If you have a split filter on a field and this field does not exist in your document, you will get this error, this is unrelated and have no impact on the documents that have the field.

You can ignore this warning, if you want to avoid it you can put the split plugin inside a conditional.

    if [requestedAPI] {
        split {
            field => ["requestedAPI"]
        }
    }

sudhir_singh · November 5, 2023, 8:58pm

Thank You so much @leandrojmp for the help.

sudhir_singh · November 5, 2023, 8:59pm

@leandrojmp Can you please help me with below error. I'm facing while intallling fleet and the agent.

Error: fail to enroll: fail to execute request to fleet-server: x509: certificate signed by unknown authority

leandrojmp · November 5, 2023, 9:40pm

I suggest that you open a different topic as this is unrelated to your original question.
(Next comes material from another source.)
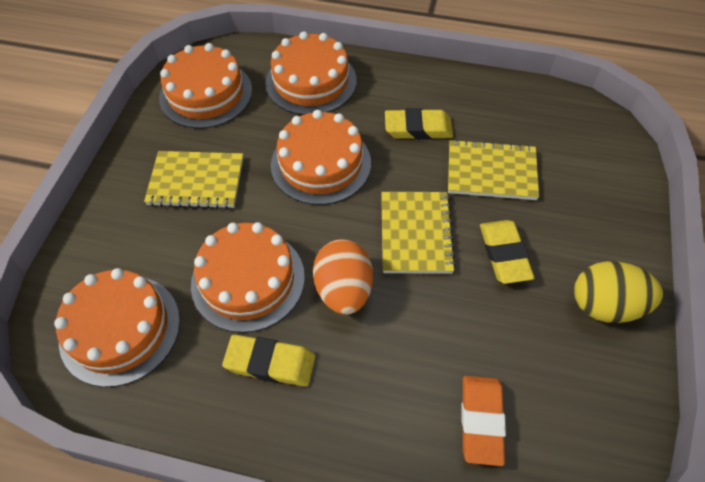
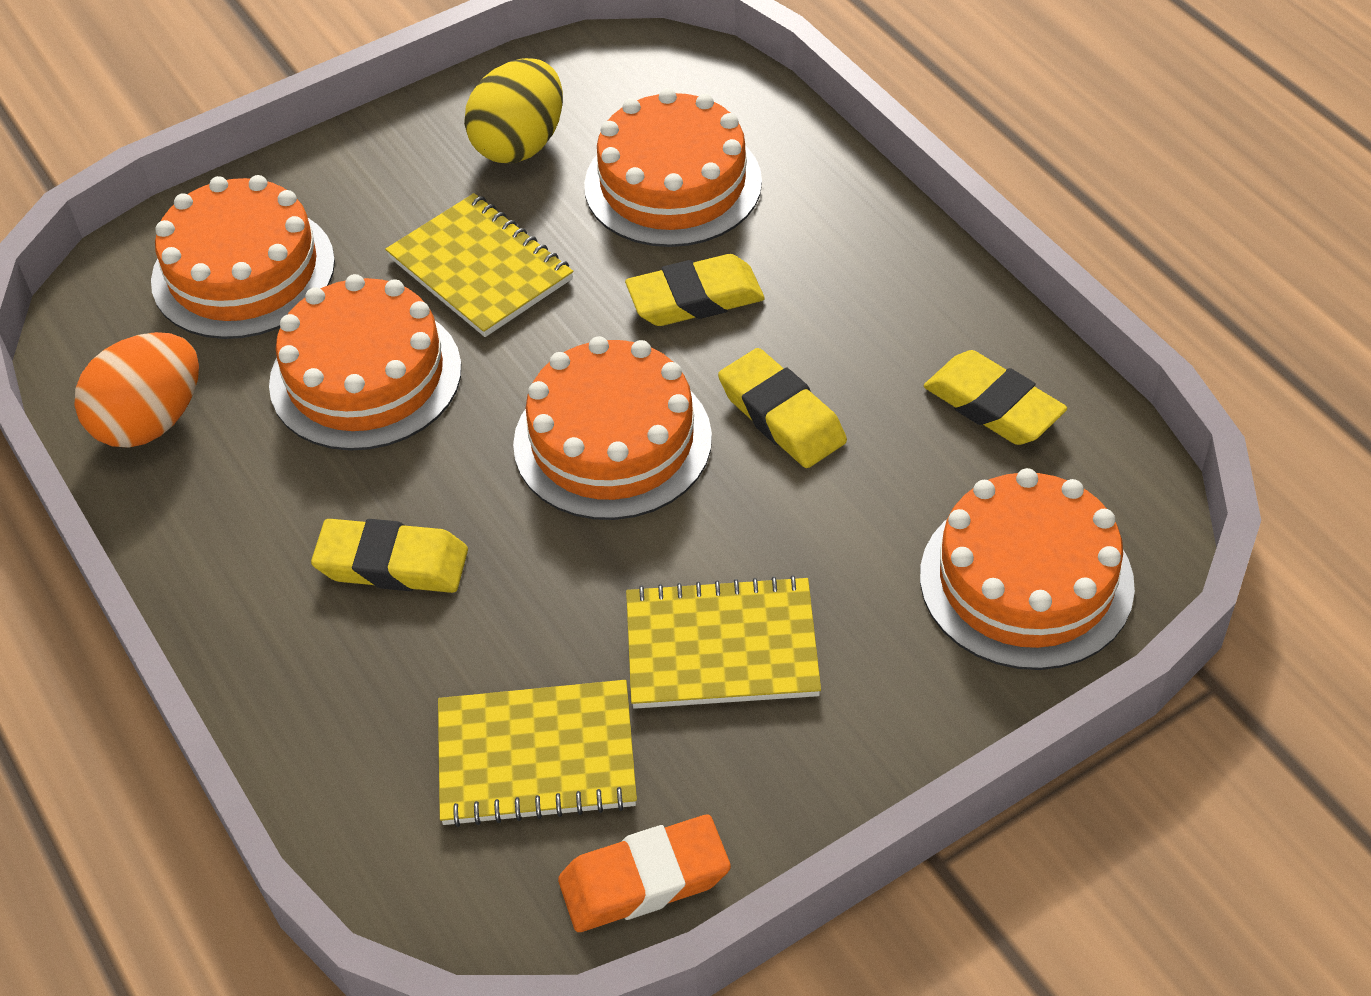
yellow eraser: [222,335,315,387] [385,108,453,140] [480,220,534,284] = 3 -> [311,519,468,593] [625,254,765,326] [718,348,847,468] [924,350,1067,445] = 4

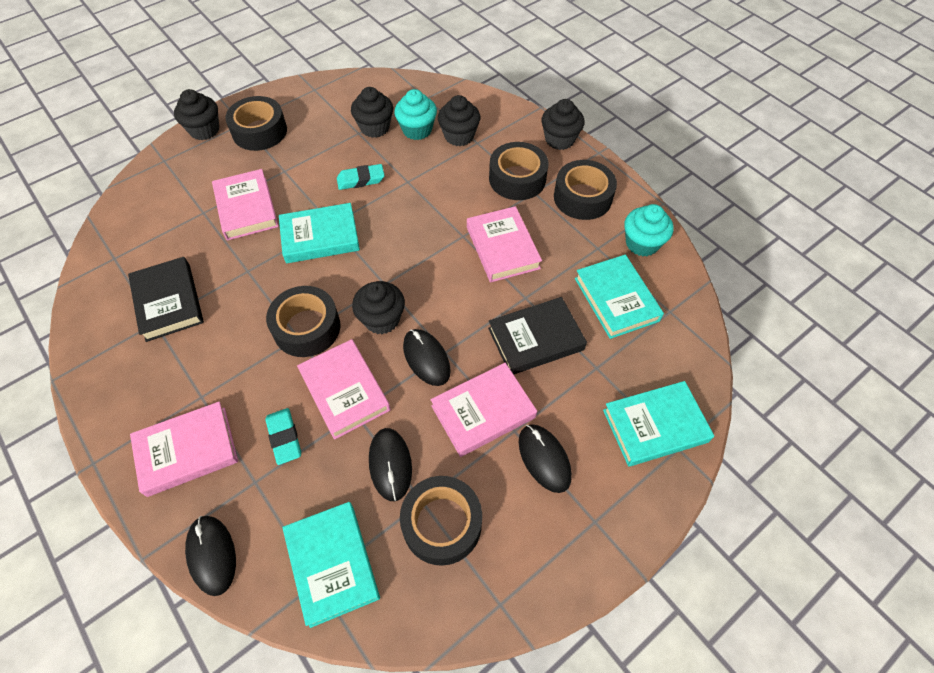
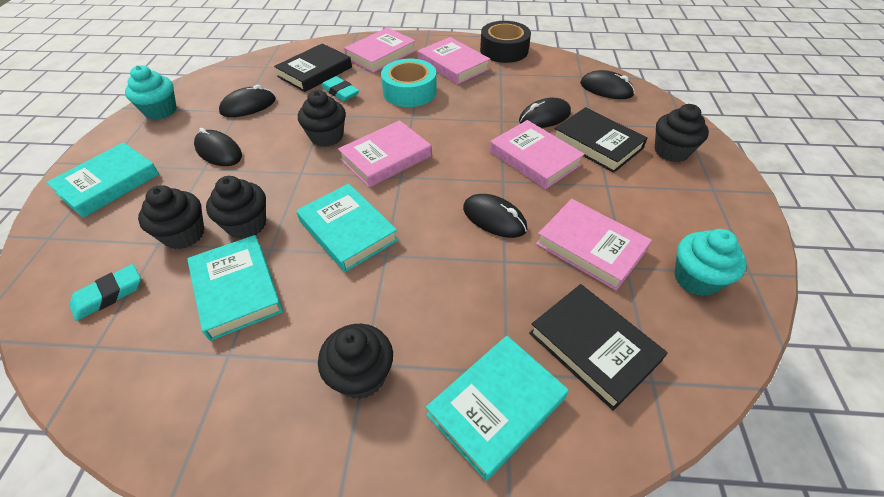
black book: [128,257,204,342] [488,297,587,375] = 2 -> [274,43,352,92] [529,284,668,411] [555,107,647,173] = 3
black mouse: [185,516,236,596] [369,428,412,501] [403,329,451,386] [519,424,572,493] = 4 -> [194,128,242,166] [219,85,276,117] [463,194,527,238] [519,98,571,128] [580,70,635,99] = 5
black tape: [225,96,287,151] [266,286,341,357] [400,476,482,566] [489,142,548,200] [554,160,617,220] = 5 -> [480,21,531,63] = 1
turquoise tape: none = 0 -> [381,59,437,107] = 1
Also, check this documentation.

sudhir_singh · November 6, 2023, 4:45am

I understand I've already opened the topic for that check the below url:

sudhir_singh · November 10, 2023, 1:31pm

@leandrojmp can please help with this Not able to parse completely with grok - #2 by sudhir_singh

system · December 8, 2023, 1:31pm

This topic was automatically closed 28 days after the last reply. New replies are no longer allowed.